The problem:
Find each row below that contains the word "Hunt" and copy every one of those rows in full.

Dataset records:
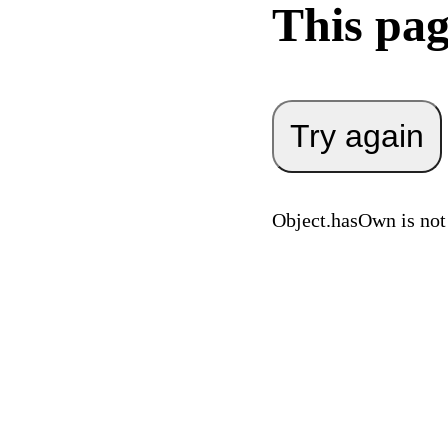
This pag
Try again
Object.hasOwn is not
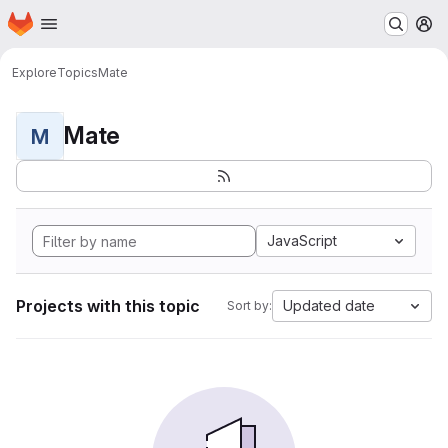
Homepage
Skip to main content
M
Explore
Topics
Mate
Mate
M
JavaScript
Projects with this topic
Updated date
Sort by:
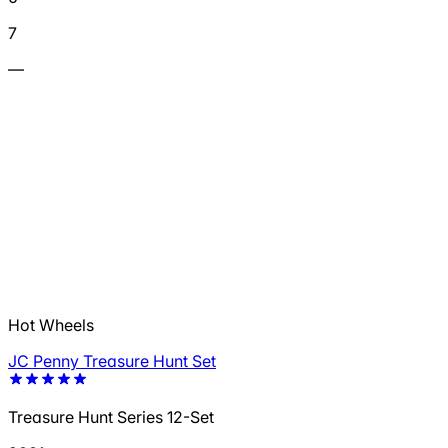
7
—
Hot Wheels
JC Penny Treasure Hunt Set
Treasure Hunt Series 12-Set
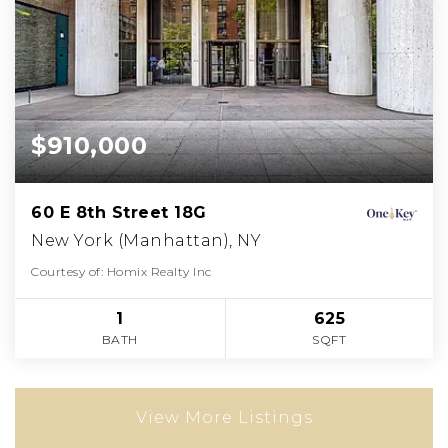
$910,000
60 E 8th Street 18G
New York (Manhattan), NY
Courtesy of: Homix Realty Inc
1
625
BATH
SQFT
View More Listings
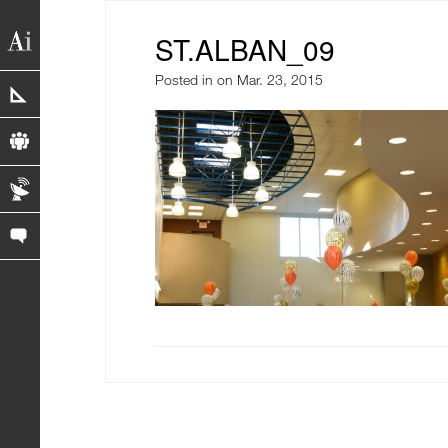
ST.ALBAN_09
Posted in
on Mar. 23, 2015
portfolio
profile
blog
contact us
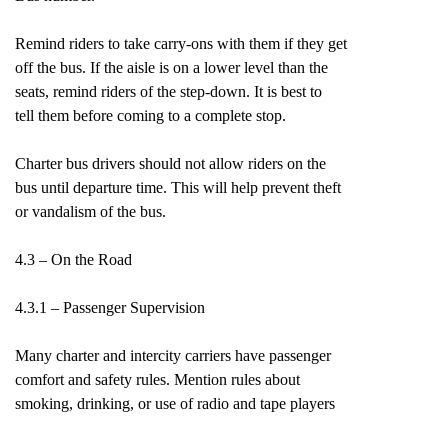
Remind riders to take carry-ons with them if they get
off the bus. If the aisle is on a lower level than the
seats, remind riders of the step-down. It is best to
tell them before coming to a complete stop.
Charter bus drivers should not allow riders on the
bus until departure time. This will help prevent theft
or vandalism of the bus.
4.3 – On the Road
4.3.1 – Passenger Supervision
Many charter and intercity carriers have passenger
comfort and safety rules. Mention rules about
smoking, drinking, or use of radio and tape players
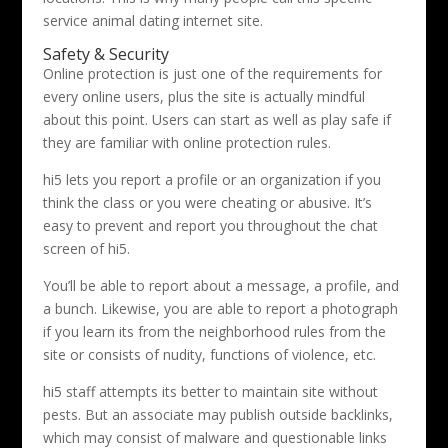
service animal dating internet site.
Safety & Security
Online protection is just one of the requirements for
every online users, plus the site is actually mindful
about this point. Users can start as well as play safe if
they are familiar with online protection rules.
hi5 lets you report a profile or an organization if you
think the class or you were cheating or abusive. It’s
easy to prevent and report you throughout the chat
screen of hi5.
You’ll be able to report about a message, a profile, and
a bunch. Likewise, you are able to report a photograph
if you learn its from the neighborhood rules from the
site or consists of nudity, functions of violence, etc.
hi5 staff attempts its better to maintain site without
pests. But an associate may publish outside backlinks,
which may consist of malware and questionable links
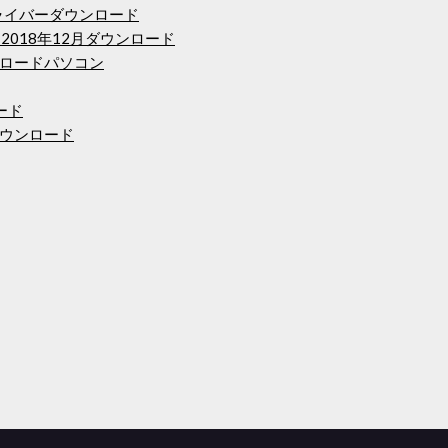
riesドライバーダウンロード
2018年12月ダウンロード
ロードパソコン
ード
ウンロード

Your response:
JC Penny Treasure Hunt Set
Treasure Hunt Series 12-Set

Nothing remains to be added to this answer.